The Arena That Changed Sports Business was Blown Up

The memory lingers on.  

The Palace of Auburn Hills is no more. They took dynamite to the 32-year-old building in Auburn Hills, Michigan and flattened it. The building will now be a mere footnote in the history of the National Basketball Association’s Detroit Pistons but it is far more than a blip in history. It is that building that started the real corporatization of the NBA and in sports. Pistons owner Bill Davidson used $70 million of his own funds to construct the venue. Davidson’s 1988 arena was built with the corporate customer, not the average Pistons or basketball or sports fan in mind. The Davidson arena had 180 luxury boxes which generated much more money than average seats. The building stood in marked contrast to the arenas that were built for expansion teams in Charlotte, in Miami and in Orlando during that time period which had just a handful of luxury boxes. Two years after the Miami arena opened in 1988, NBA Commissioner David Stern was wondering out loud why his league bothered to put a team in an inadequate arena that lacked high revenue generating luxury boxes and high-end seating. 

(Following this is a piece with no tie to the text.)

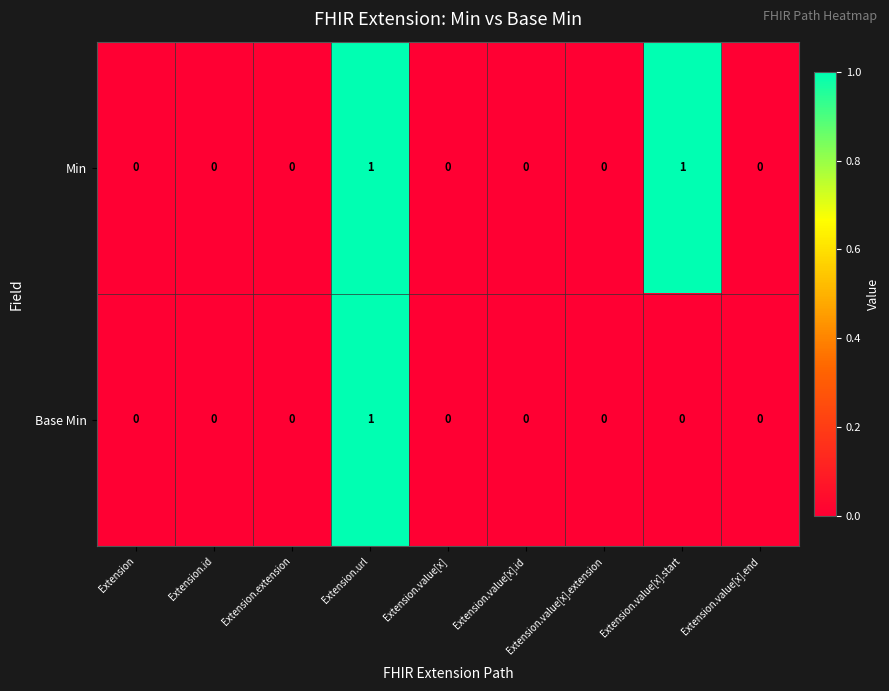

At which category is the sum across all series the highest?

Extension.url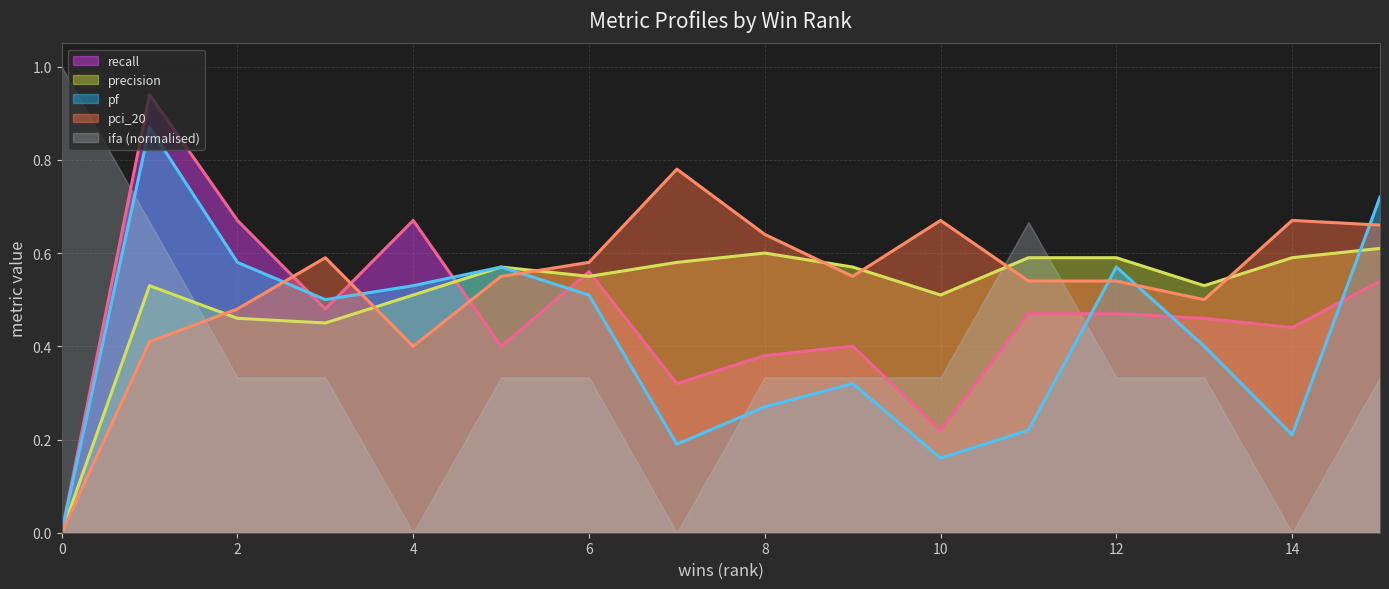

At which category does the chart reach its peak across all series?

0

Almost five years after the Orlando building opened in 1989, Magic executive Pat Williams started talking about the need for a new Magic home. Orlando suffered from the same problem that Miami had. Not enough high-end revenue producing seats. In Charlotte, Hornets owner George Shinn was unhappy with his situation at an arena which had the largest seating capacity in the NBA but few luxury boxes. Shinn would move his business to New Orleans in 2002 after Charlotte voters said no to funding a new facility. Miami and Orlando got new buildings. The Auburn Hills facility is gone now but the building deserves a place in history. It was a building for well-heeled customers not fans.